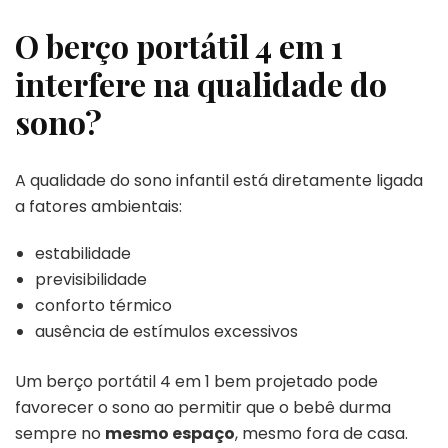
O berço portátil 4 em 1
interfere na qualidade do
sono?
A qualidade do sono infantil está diretamente ligada
a fatores ambientais:
estabilidade
previsibilidade
conforto térmico
ausência de estímulos excessivos
Um berço portátil 4 em 1 bem projetado pode
favorecer o sono ao permitir que o bebê durma
sempre no
mesmo espaço
, mesmo fora de casa.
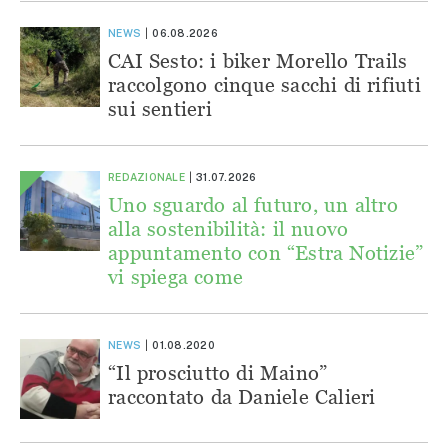
NEWS
06.08.2026
CAI Sesto: i biker Morello Trails
raccolgono cinque sacchi di rifiuti
sui sentieri
REDAZIONALE
31.07.2026
Uno sguardo al futuro, un altro
alla sostenibilità: il nuovo
appuntamento con “Estra Notizie”
vi spiega come
NEWS
01.08.2020
“Il prosciutto di Maino”
raccontato da Daniele Calieri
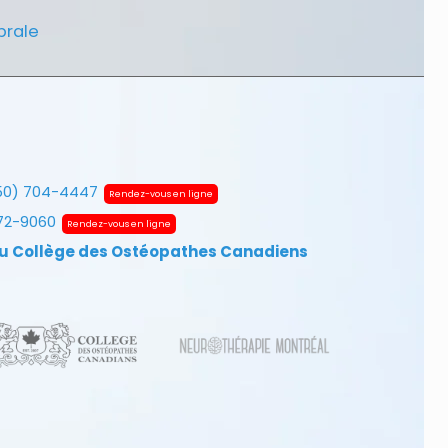
brale
50) 704-4447
Rendez-vous en ligne
672-9060
Rendez-vous en ligne
u Collège des Ostéopathes Canadiens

=-=-=

Select every line in the records that contains the word "portátil".

§ **SOLVED PROBLEM**
O berço portátil 4 em 1
Um berço portátil 4 em 1 bem projetado pode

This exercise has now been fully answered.